Centrifuge Modelling of Spatial Stress Variations in Soil-Nailed Slopes: Fid-Bau Portal

Centrifuge Modelling of Spatial Stress Variations in Soil-Nailed Slopes

Salvi, Ruchita / Juneja, Ashish

Infrastructure projects on slopes that are exposed to changes in water levels face unique challenges. Fluctuations in water levels can significantly impact the stability and integrity of the slope. Stresses affecting soil nails are influenced by various factors, including changes in groundwater levels due to rainfall, temperature variations, or human activities. While studies have addressed the use of soil nails to enhance slope stability, there has been limited attention to the performance and serviceability of soil nails under cyclic changes in the groundwater table. Lateritic slopes are susceptible to instability due to factors such as extensive weathering, inadequate drainage, and steep cuts. Erosion and slope failure are exacerbated by insufficient vegetation cover, climate-induced degradation, and human activities. This highlights the importance of understanding the stress generated and the interaction between the soil and reinforcing material. In this study, centrifuge modelling was employed to simulate cyclic saturation and desaturation of a lateritic slope in response to fluctuations in groundwater levels. Four centrifuge tests were conducted on slopes with a 5V:1H ratio, both unreinforced and reinforced, at two different soil densities. The slopes were subjected to cycles of saturation and desaturation using a seepage simulator located behind them. Both unreinforced and reinforced slopes exhibited stability within a gravitational range from 1 to 40 g, showing no apparent cracks or settlements. Following the initiation of water flow through the slope, a gradual flow slide failure occurred in the unreinforced slope.
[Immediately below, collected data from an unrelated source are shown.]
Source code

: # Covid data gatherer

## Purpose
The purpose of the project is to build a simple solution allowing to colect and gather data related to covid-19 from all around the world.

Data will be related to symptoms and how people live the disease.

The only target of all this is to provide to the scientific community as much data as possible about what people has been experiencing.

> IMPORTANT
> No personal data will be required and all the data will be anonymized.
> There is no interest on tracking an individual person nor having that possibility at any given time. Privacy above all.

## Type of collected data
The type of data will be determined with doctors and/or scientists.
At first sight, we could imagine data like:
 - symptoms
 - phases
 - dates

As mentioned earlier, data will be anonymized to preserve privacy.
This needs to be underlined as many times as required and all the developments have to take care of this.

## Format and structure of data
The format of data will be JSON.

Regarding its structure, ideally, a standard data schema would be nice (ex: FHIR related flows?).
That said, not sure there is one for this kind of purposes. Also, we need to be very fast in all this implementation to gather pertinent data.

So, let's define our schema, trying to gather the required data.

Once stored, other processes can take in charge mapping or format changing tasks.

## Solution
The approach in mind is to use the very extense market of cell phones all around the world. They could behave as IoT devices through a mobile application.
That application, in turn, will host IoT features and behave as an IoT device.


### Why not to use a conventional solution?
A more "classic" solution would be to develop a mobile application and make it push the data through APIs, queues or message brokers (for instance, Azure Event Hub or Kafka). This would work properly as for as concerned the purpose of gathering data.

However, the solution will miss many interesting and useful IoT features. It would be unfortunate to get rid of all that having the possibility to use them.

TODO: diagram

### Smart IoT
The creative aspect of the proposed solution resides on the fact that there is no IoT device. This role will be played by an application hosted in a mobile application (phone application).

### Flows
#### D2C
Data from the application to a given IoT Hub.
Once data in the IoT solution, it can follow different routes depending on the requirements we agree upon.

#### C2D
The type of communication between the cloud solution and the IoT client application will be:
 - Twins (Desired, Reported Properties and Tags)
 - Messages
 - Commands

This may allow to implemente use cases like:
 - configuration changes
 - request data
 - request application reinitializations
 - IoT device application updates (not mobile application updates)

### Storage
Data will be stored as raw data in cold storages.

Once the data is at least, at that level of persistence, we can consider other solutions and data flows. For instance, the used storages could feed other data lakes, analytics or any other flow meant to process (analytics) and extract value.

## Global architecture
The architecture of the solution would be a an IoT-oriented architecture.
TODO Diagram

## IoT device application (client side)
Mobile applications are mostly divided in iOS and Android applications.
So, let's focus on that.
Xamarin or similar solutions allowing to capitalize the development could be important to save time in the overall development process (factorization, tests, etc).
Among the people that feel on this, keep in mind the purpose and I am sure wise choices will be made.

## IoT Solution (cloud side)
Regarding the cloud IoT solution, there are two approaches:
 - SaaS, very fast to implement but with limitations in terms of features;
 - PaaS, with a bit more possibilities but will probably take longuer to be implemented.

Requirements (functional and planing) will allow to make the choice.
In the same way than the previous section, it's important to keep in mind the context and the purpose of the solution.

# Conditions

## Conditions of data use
When exposed to fluctuating water levels, the utilization of soil nails prevented the development of a continuous slip plane in higher-density slopes, while lower-density modelling revealed a failure slump and tensile cracks on the slope surface. Increased excess pore water pressure during ground saturation reduced effective stress on soil nails, reducing their tensile resistance. Conversely, lowering groundwater levels increased effective stress, mobilizing axial forces in the nails. This cyclic variation caused visible changes in settlements, strains, and tensile cracks in the slope following saturation and desaturation cycles.